RECORDED DATA »
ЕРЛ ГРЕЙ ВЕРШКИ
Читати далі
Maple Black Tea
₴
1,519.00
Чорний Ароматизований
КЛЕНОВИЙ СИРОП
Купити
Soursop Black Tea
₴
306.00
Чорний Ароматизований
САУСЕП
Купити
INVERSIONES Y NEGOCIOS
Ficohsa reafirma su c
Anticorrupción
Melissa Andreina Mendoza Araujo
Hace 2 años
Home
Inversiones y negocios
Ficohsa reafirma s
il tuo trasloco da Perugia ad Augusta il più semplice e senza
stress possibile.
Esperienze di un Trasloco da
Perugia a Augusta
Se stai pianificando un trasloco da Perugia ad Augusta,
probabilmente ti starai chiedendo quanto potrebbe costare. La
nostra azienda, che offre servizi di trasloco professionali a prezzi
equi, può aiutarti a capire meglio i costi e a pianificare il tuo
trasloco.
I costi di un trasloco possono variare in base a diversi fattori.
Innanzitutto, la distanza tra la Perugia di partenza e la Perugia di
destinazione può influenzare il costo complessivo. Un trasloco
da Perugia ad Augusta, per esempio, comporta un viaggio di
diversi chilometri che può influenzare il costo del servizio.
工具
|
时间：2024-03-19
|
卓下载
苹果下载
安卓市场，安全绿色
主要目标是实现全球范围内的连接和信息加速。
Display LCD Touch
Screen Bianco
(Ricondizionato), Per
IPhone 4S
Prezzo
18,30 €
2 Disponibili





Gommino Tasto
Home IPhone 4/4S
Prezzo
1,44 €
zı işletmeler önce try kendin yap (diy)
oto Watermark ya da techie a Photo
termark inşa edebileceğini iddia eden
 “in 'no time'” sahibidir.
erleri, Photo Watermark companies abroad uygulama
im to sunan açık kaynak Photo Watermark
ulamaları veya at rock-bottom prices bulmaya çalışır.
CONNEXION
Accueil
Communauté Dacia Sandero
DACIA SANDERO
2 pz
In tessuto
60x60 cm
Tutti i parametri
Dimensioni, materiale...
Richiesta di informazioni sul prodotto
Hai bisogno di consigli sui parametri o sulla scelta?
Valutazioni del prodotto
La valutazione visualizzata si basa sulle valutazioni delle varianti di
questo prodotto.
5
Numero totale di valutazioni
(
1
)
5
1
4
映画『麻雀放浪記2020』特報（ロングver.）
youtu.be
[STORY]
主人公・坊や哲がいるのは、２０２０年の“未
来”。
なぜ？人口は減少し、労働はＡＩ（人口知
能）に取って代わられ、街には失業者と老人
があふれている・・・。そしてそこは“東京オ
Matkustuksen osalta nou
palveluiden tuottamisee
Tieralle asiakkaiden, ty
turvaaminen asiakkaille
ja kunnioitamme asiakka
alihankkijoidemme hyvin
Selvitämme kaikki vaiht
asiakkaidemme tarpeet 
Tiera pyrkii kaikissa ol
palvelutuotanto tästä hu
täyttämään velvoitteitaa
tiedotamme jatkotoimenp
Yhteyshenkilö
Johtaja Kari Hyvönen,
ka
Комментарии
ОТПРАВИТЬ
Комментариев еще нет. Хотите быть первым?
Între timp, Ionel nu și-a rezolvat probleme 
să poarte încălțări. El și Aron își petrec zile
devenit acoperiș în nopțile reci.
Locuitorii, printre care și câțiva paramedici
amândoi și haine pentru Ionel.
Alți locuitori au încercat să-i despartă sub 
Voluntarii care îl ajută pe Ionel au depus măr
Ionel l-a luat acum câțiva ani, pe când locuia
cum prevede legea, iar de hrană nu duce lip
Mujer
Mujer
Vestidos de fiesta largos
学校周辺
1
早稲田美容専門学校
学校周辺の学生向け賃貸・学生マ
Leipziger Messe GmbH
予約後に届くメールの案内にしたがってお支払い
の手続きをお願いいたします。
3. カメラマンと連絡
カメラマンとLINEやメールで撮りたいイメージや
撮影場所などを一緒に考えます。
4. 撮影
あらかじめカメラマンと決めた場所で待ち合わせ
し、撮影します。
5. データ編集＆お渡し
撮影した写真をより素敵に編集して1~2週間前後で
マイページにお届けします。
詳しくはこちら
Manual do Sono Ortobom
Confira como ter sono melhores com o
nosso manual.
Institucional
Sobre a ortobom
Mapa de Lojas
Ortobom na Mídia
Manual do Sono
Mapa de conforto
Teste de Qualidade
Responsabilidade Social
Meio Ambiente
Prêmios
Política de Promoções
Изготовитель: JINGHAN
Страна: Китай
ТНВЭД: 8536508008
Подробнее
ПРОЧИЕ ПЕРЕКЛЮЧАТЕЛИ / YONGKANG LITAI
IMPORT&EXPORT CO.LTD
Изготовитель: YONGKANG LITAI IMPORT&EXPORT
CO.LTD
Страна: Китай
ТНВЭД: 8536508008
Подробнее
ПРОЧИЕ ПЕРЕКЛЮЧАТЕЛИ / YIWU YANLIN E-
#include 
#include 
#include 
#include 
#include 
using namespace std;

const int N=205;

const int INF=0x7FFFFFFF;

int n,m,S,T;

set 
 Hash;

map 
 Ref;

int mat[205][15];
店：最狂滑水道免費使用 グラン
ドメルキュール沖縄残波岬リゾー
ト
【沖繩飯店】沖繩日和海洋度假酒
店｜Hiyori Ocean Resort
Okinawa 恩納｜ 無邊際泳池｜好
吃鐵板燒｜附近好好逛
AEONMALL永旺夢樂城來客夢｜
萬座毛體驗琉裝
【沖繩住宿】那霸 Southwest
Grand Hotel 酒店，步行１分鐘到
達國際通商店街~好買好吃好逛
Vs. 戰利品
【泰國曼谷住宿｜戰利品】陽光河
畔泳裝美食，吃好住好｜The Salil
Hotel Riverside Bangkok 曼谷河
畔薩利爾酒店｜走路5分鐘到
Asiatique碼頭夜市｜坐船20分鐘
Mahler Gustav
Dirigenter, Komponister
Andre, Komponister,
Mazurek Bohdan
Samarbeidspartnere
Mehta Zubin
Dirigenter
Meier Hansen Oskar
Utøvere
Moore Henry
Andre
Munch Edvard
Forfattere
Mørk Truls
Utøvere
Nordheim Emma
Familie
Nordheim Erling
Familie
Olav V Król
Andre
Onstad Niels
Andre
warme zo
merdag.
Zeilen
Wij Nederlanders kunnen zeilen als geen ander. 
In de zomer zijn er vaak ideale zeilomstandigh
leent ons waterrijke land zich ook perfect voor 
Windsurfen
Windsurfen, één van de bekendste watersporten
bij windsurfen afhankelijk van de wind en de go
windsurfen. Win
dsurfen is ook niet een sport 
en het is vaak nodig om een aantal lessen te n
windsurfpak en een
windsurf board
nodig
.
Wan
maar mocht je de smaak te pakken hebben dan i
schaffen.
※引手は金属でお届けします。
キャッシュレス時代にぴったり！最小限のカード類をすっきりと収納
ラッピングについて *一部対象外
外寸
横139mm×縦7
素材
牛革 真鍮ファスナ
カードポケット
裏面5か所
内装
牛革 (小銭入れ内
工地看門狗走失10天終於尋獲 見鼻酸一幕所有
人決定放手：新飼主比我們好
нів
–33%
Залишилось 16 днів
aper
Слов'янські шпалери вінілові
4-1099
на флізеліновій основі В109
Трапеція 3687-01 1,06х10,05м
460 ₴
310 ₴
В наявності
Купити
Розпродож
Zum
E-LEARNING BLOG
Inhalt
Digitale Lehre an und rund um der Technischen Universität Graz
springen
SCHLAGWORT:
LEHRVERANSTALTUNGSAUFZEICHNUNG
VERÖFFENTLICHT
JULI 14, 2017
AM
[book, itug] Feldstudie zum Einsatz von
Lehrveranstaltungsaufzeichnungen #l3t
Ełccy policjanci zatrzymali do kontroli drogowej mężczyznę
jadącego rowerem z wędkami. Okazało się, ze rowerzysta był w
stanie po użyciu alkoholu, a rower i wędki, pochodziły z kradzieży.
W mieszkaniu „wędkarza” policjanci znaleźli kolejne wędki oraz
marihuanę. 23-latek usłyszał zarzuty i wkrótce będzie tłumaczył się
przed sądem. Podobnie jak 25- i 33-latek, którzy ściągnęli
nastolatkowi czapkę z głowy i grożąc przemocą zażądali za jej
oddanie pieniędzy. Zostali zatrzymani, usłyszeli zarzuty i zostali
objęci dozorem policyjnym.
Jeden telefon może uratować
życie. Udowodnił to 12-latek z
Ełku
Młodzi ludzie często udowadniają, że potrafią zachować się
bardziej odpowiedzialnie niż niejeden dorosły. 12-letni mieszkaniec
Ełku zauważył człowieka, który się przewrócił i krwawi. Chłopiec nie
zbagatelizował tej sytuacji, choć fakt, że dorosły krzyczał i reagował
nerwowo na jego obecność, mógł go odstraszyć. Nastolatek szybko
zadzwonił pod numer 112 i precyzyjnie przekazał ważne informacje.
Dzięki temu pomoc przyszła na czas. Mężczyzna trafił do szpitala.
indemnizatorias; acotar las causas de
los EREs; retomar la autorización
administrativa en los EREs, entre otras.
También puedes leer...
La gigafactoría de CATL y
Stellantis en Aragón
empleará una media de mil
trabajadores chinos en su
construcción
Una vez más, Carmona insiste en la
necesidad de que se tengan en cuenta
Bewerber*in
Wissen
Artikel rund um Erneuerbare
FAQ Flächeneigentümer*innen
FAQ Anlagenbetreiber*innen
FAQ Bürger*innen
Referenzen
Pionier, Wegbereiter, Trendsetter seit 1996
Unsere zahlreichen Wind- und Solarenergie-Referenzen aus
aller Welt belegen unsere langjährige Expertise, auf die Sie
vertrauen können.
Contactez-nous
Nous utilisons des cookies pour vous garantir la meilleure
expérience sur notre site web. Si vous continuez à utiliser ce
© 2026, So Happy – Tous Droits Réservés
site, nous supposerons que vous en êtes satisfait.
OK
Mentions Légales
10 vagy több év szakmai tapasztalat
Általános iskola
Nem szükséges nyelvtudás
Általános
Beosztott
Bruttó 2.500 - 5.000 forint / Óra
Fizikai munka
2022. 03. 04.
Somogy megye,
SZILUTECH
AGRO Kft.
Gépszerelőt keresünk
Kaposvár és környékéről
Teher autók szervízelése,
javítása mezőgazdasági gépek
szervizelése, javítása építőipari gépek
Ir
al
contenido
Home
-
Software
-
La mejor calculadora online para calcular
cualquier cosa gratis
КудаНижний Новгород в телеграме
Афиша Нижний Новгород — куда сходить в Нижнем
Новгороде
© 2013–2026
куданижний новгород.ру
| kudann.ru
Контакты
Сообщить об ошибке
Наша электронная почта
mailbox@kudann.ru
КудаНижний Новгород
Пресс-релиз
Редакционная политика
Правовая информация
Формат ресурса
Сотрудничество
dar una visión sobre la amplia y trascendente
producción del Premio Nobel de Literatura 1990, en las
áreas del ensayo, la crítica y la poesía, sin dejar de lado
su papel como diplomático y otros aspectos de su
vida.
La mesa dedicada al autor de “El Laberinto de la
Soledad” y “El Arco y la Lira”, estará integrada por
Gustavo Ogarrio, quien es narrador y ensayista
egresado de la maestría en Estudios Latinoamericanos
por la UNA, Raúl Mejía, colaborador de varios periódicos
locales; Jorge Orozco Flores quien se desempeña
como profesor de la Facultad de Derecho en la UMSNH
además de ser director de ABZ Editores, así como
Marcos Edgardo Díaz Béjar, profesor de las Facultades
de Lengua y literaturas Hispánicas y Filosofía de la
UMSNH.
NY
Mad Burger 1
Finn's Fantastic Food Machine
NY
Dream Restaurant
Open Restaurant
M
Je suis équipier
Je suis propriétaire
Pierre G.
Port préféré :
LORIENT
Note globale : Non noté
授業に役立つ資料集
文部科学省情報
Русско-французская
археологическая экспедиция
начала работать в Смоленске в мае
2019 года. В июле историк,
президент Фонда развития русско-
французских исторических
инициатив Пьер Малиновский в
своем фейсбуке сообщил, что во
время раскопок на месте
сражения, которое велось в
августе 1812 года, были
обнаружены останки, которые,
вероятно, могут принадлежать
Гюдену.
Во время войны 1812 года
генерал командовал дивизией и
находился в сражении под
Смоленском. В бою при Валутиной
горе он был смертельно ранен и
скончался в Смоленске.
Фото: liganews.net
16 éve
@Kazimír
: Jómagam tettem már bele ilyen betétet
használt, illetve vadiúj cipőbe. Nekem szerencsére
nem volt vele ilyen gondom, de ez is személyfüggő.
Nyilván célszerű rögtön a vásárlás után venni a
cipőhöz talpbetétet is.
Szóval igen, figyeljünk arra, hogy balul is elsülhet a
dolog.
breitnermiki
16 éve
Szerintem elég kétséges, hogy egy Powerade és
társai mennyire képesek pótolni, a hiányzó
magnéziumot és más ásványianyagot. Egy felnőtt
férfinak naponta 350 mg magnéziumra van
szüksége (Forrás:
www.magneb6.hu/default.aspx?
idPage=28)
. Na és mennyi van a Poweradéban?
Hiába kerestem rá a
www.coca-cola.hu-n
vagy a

TO DO »
Filter the records down to the lines that contain the string "diversi", and copy those lines.

COMPLETED TASK »
I costi di un trasloco possono variare in base a diversi fattori.
diversi chilometri che può influenzare il costo del servizio.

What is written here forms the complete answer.